Também concordamos com Fukuyama quando afirma que “a diversidade não pode ser uma base de identidade por si só e em si mesma”. Uma nação, para sobreviver como sociedade coesa tem de ter uma identidade que agregue as pessoas com diversas identidades étnicas, religiosas, de género, linguísticas ou outras. Sem esse chapéu agregador a sociedade tende a atomizar-se e a permitir o domínio do grupo economicamente mais forte.

Concordamos igualmente que esse cimento agregador, essa identidade coletiva, deve ter uma base “doutrinal” e ser “socialmente construído” e não ter por base a etnia, a religião o género ou a língua.

Obviamente discordo da “doutrina”, a doutrina da democracia liberal norte-americana, que propõe como agregadora. Aqui Fukuyama cego pela ideologia não vê que foi essa doutrina que criou a atual situação de fragmentação que como ele próprio refere está na base do populismo de extrema-direita. Outra doutrina é necessária.

Fukuyama, contudo, põe o mundo às avessas e adota uma visão idealista do mundo, em que são as ideias a moldar a realidade e não o contrário. De facto a fragmentação das identidades, a deriva de uma certa esquerda, são consequências e não causas. São consequências da dominação mundial das multinacionais, da mundialização económica e do seu sistema neoliberal imposto à maioria dos países e que implica a desregulamentação financeira, económica, laboral e cultural. Os Estados mais frágeis entraram em colapso e tornaram-se estados falhados com a ajuda de intervenções externas. A ideologia da fragmentação das identidades é fruto deste novo estádio de desenvolvimento económico e social.

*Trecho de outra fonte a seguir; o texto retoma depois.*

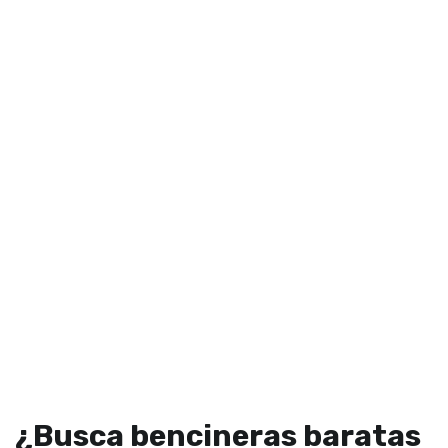
¿Busca bencineras baratas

Por outro lado essa fragmentação tem uma base material. É inegável o racismo, a desigualdade de género, a luta pela igualdade da comunidade LGBT, a luta pelo reconhecimento das línguas e culturas minoritárias. O que é necessário não é suprimir essas lutas, mas sim integra-las numa identidade mais vasta assente em princípios e valores de justiça, igualdade e numa doutrina de libertação da Humanidade.

Francis Fukuyama, é um cientista político norte-americano, muito alinhado com a política externa norte-americana, e que se celebrizou com a sua obra de 1989, O Fim da História em que defendeu que a Humanidade tinha chegado ao seu último estádio, a democracia liberal, e que para ela não haveria qualquer alternativa.